Your kernel cannot be vectorised partly because of the termination conditions in the for loops. These conditions all rely on variables calculated from your kernel's inputs. Therefore, at kernel compile time, the Intel OpenCL C compiler has no idea how many iterations those loops will perform and hence cannot optimise them at all. If you change the inner loop from for(size_t i=0;i<endX;i++)
to for(size_t i=0;i<4;i++)
then the kernel gets vectorized. Of course this change doesn't do what you want but at least your kernel gets vectorized :) .
I think the strategy you want to try is to vectorize along the X-dimension of your grid of threads. This means that you would launch 1/2 the number of threads along X but instead use the vload2 and vstore2 functions to read from and write to global memory. You could go with 4, 8 or 16 element vectors as well, in which case you would launch 1/4, 1/8 or 1/16 of your current number of threads along the X-dimension respectively.

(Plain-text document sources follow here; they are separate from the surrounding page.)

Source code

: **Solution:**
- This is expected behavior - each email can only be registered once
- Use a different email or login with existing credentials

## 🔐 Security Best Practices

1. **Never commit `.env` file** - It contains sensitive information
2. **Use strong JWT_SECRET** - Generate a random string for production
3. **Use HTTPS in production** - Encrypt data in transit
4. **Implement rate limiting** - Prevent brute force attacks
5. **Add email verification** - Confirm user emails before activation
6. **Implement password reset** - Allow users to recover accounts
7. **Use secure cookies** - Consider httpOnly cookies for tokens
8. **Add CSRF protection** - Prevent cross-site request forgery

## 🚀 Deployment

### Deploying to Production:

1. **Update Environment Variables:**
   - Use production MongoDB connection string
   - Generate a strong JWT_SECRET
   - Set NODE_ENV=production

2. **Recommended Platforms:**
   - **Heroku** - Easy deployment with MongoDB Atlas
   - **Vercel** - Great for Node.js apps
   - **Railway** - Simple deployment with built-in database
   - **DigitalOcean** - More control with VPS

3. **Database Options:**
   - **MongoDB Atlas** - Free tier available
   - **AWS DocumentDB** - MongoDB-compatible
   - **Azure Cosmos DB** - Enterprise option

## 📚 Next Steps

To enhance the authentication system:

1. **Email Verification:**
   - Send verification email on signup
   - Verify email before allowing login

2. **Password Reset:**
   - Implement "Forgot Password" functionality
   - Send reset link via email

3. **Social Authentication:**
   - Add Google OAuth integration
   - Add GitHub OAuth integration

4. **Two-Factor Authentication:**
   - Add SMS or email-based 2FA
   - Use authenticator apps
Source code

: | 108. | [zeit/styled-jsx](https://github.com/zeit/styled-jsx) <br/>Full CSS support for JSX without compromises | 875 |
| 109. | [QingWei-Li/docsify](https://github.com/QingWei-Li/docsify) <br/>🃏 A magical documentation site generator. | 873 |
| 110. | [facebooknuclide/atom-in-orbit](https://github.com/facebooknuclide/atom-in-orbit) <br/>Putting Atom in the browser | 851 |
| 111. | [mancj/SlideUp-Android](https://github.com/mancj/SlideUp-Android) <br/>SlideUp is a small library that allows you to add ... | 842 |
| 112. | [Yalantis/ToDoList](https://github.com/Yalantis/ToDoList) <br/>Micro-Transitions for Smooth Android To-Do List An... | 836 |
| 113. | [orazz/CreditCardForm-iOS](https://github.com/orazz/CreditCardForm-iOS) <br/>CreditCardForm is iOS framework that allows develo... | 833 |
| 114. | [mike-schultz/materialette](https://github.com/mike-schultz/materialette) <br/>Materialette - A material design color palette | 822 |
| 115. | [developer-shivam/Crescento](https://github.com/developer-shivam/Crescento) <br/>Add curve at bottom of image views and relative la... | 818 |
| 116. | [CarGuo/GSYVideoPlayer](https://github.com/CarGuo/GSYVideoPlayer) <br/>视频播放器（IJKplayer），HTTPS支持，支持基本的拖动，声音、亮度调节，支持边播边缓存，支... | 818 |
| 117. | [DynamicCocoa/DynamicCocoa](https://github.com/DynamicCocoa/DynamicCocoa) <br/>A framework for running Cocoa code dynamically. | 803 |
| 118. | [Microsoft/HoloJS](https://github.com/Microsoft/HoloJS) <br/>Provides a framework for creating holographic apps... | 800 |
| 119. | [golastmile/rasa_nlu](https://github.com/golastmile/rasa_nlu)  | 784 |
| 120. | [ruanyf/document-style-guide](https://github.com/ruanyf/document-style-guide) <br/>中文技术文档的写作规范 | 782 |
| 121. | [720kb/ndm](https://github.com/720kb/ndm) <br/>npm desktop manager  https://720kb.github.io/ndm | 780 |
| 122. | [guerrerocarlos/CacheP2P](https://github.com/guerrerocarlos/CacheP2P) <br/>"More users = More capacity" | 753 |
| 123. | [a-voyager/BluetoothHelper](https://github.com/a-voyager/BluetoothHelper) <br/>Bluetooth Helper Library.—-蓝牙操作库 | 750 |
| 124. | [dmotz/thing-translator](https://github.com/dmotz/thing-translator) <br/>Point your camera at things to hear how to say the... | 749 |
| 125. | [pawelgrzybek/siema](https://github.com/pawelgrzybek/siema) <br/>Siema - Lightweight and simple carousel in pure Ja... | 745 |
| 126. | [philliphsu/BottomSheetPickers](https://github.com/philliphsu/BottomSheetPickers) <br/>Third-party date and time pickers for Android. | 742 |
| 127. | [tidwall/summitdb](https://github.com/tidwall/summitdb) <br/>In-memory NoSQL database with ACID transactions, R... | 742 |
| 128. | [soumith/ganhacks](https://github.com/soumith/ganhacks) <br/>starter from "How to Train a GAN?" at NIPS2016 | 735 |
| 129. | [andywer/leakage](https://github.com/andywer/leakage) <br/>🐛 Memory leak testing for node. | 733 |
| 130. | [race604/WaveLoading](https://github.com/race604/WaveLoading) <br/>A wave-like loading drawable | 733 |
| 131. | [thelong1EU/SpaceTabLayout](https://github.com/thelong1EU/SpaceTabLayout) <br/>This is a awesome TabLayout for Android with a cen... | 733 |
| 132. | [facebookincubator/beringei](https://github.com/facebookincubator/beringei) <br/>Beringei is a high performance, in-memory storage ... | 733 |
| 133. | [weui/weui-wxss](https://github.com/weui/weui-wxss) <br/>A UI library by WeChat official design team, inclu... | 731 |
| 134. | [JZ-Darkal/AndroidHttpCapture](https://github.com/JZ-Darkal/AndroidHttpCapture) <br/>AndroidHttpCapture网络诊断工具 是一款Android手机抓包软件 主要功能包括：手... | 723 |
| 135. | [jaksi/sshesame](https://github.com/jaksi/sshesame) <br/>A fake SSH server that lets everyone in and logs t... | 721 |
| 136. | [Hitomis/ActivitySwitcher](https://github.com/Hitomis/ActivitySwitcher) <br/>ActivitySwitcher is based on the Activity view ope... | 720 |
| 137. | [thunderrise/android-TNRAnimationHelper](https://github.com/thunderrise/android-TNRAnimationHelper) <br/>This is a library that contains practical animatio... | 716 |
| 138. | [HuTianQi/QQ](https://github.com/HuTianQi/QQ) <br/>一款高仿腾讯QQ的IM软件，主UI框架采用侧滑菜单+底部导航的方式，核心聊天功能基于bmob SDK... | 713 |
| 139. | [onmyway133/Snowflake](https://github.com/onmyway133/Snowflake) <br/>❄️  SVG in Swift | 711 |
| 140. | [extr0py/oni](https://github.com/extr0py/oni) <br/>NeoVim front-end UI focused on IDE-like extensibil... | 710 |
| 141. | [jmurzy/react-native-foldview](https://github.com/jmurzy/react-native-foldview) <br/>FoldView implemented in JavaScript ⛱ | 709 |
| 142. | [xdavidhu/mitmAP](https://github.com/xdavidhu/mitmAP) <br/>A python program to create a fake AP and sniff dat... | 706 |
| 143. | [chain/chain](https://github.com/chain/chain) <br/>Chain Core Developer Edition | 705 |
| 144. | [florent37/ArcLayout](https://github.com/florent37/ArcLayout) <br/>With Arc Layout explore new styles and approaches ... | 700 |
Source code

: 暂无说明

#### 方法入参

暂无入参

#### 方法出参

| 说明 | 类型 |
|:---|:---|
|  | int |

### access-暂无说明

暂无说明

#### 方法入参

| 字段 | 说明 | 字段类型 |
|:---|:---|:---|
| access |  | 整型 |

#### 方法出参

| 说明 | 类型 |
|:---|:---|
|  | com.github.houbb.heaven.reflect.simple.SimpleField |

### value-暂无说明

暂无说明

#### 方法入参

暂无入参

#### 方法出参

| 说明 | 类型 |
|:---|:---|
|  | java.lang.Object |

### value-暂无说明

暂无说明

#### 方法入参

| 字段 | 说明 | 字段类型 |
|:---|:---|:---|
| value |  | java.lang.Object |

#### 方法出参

Since you are using a second generation Core i7 and float data you will probably want to use float8, vload8 and vstore8 since your CPU supports AVX instructions that operate on 8 floating point values simultaneously. Note that this will not be performance portable, e.g. some GPUs work well up to float2 but performance drops off when using float4/8/16. Older CPUs using the AMD CPU runtime don't have access to AVX instructions, only SSE which used 4-element floating point vectors. Therefore, you should make the vector size a tunable parameter via a macro passed in the options for clBuildProgram using a string like "-D vectype=float4" for example.